## What is needed
Among the entries that follow, locate the line with "pinky tip: (1139, 811)" and the line with "ring tip: (303, 250)". Output those lines and all lines in between, exactly, minus the pictures.
━━━━━━━━━━
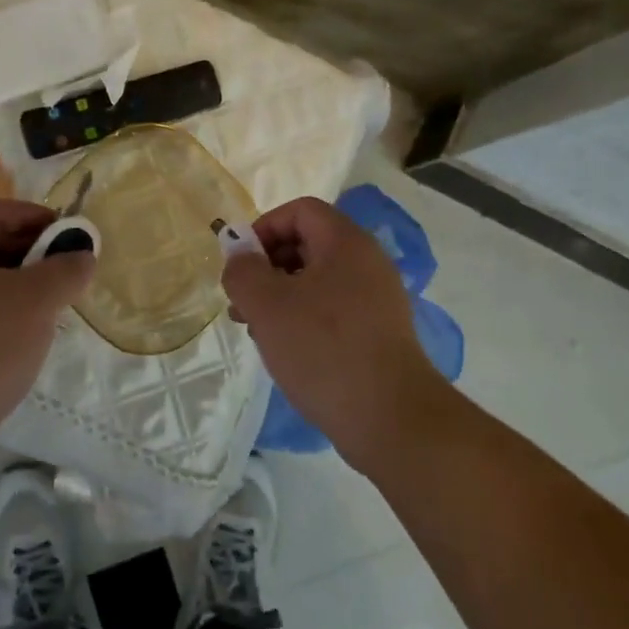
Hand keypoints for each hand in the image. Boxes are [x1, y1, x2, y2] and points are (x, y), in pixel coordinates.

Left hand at [0, 199, 93, 458]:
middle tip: (64, 269)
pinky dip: (0, 309)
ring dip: (18, 283)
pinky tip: (24, 334)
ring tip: (51, 303)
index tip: (66, 234)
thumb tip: (82, 255)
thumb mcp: (37, 300)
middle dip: (30, 251)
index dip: (33, 215)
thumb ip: (66, 269)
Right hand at [223, 195, 445, 470]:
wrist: (389, 418)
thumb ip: (243, 271)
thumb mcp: (267, 305)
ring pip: (316, 280)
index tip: (241, 264)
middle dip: (267, 266)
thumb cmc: (324, 349)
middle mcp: (367, 262)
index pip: (300, 211)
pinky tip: (285, 350)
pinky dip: (303, 319)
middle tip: (241, 301)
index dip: (264, 228)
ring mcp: (376, 299)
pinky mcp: (378, 332)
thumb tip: (239, 256)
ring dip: (280, 296)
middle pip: (307, 244)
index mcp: (346, 243)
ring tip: (255, 329)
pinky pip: (332, 310)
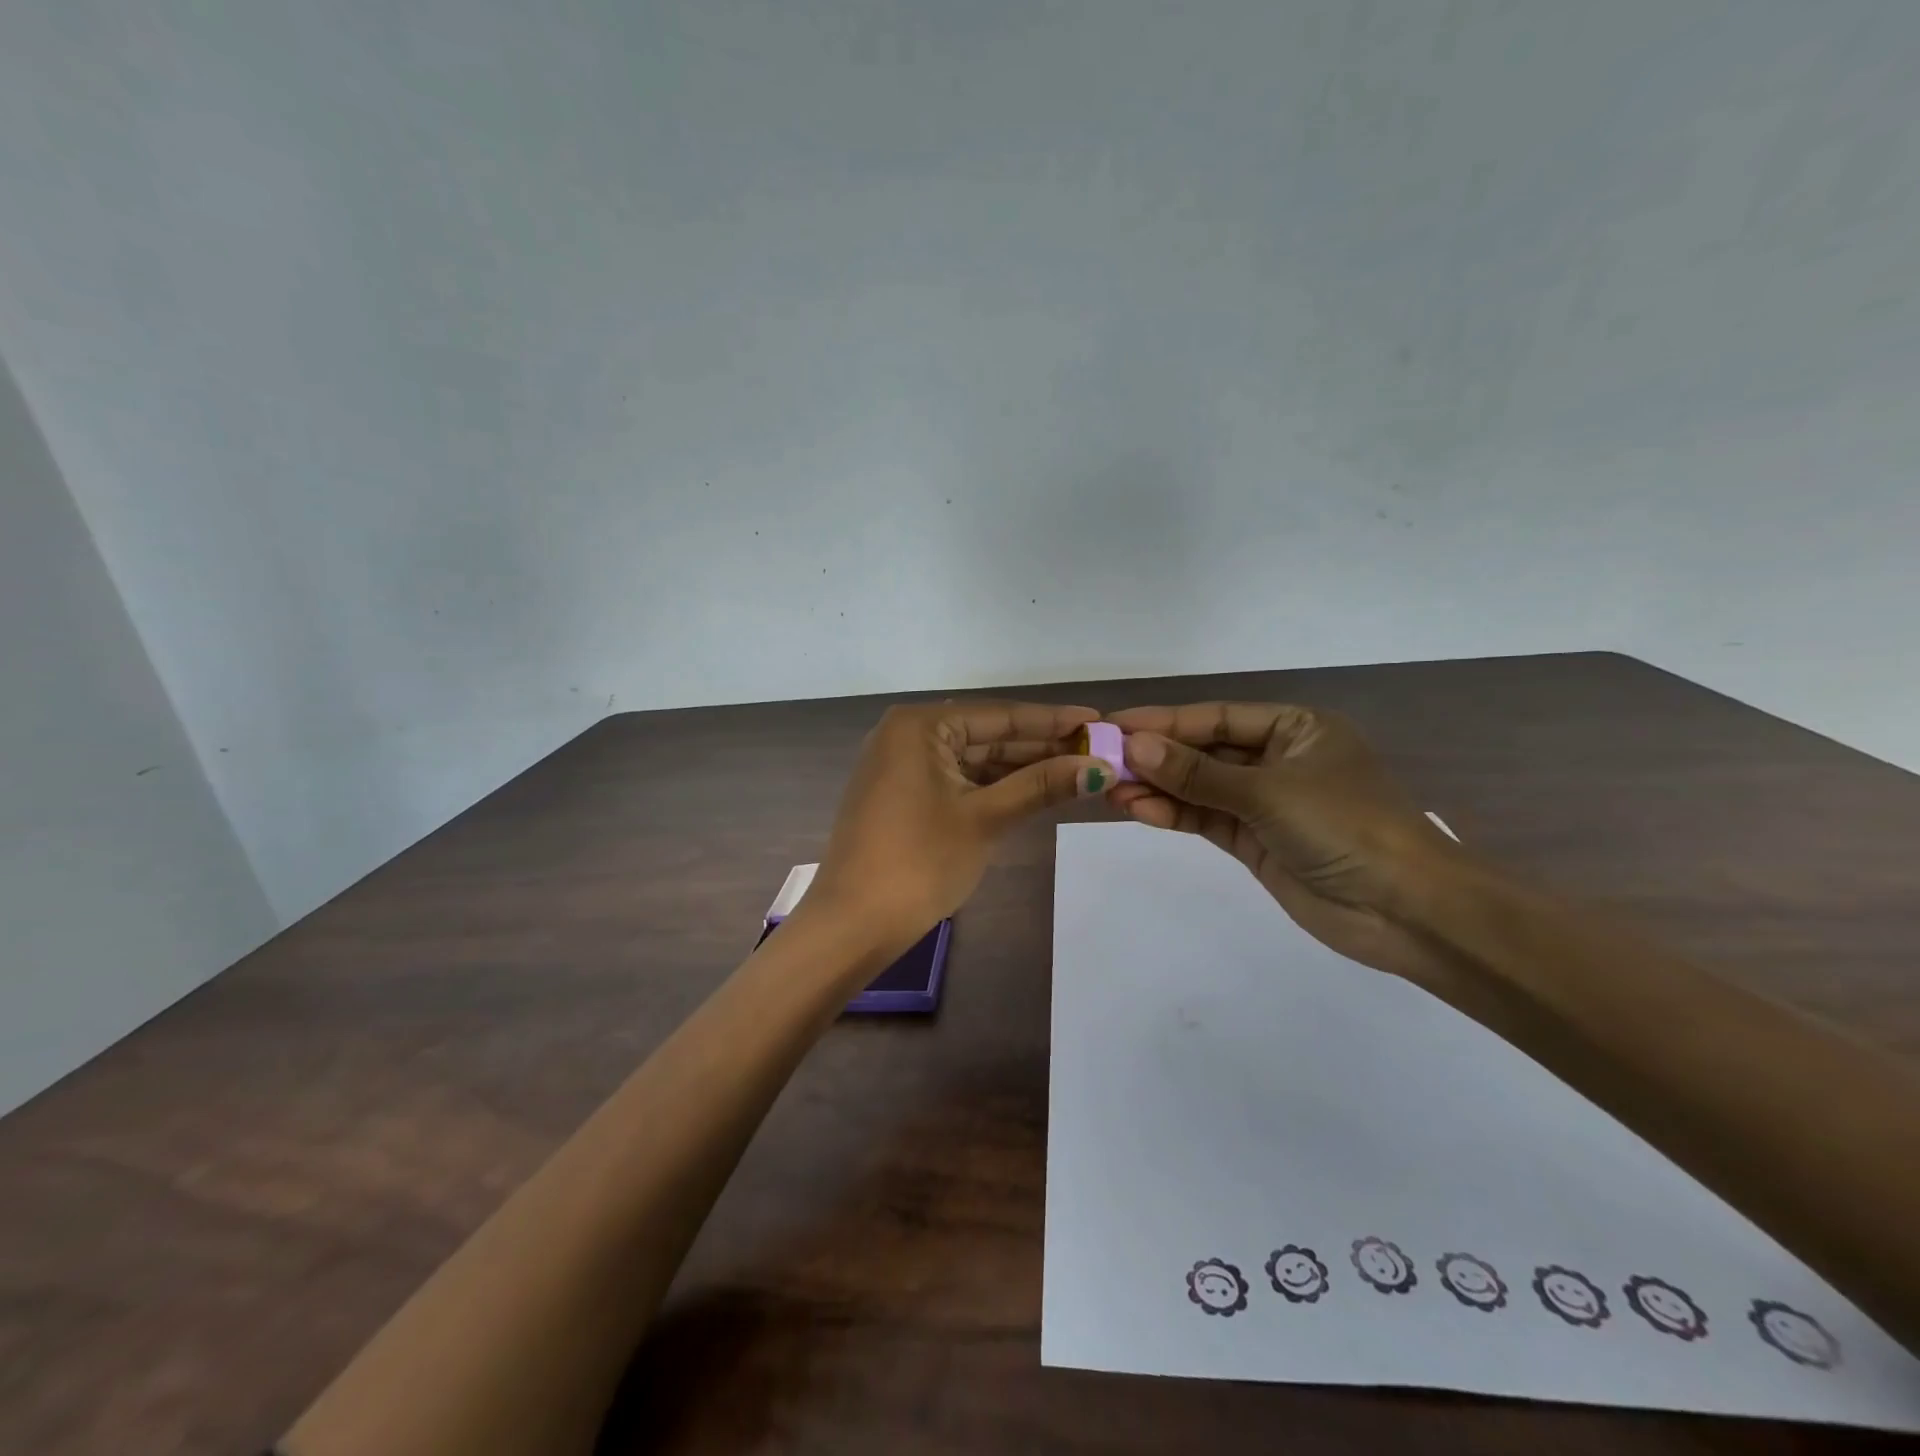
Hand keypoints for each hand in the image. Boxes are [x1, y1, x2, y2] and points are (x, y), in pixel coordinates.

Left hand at [808, 700, 1112, 953]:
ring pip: (974, 760)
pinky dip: (994, 787)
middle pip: (987, 735)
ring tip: (1077, 769)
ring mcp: (900, 766)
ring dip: (1021, 768)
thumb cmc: (919, 862)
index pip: (1000, 715)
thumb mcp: (985, 819)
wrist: (854, 924)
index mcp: (919, 726)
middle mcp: (906, 735)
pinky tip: (1034, 790)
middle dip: (1041, 746)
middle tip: (1097, 750)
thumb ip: (1041, 786)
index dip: (1053, 721)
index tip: (1100, 722)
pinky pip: (957, 779)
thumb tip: (1100, 767)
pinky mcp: (901, 795)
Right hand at [1106, 702, 1466, 985]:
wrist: (1406, 911)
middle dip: (1156, 757)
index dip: (1164, 721)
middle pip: (1205, 751)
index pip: (1216, 717)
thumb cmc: (1346, 827)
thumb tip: (1135, 747)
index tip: (1114, 725)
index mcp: (1295, 728)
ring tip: (1111, 790)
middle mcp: (1278, 759)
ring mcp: (1266, 803)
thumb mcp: (1268, 792)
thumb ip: (1198, 773)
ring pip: (1200, 787)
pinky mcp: (1256, 841)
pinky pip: (1206, 819)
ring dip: (1158, 788)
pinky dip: (1175, 815)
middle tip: (1103, 760)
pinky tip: (1139, 811)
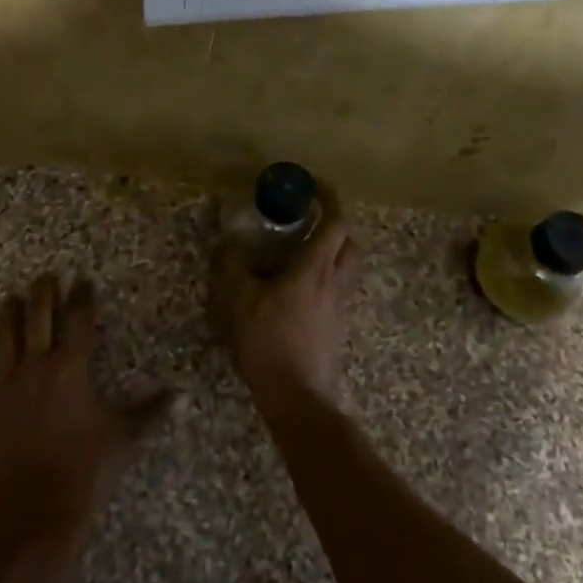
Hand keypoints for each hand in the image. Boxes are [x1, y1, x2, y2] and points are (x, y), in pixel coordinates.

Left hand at [0, 275, 173, 546]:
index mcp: (71, 367)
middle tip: (47, 277)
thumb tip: (185, 397)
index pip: (78, 319)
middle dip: (44, 292)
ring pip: (4, 336)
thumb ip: (153, 412)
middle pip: (38, 315)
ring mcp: (6, 385)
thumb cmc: (87, 468)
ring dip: (9, 314)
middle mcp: (37, 365)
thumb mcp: (126, 437)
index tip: (84, 281)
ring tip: (12, 299)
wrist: (37, 509)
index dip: (82, 297)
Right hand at [221, 202, 360, 410]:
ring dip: (334, 250)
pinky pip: (337, 288)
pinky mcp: (336, 325)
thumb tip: (230, 242)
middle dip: (337, 224)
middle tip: (312, 219)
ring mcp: (339, 305)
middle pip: (351, 242)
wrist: (298, 397)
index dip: (329, 199)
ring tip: (303, 250)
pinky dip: (325, 275)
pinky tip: (298, 286)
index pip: (335, 223)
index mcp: (314, 268)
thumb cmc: (269, 343)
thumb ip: (235, 267)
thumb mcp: (241, 301)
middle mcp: (334, 281)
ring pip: (348, 266)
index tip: (314, 185)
━━━━━━━━━━
## Answer section
pinky tip: (1139, 811)
Hand keypoints for each hand in the image. Boxes are [x1, y1, x2, y2] and points are (x, y), in pixel coordinates.

Left hand at [0, 275, 173, 546]:
index mcp: (71, 367)
middle tip: (47, 277)
thumb tip: (185, 397)
index pip: (78, 319)
middle dip: (44, 292)
ring pip: (4, 336)
thumb ip: (153, 412)
middle pip: (38, 315)
ring mcp: (6, 385)
thumb cmc: (87, 468)
ring dip: (9, 314)
middle mcp: (37, 365)
thumb mcp: (126, 437)
index tip: (84, 281)
ring tip: (12, 299)
wrist: (37, 509)
index dip: (82, 297)
Right hand at [221, 202, 360, 410]:
ring dip: (334, 250)
pinky pip: (337, 288)
pinky mcp: (336, 325)
thumb tip: (230, 242)
middle dip: (337, 224)
middle tip: (312, 219)
ring mcp: (339, 305)
middle pip: (351, 242)
wrist: (298, 397)
index dip: (329, 199)
ring tip: (303, 250)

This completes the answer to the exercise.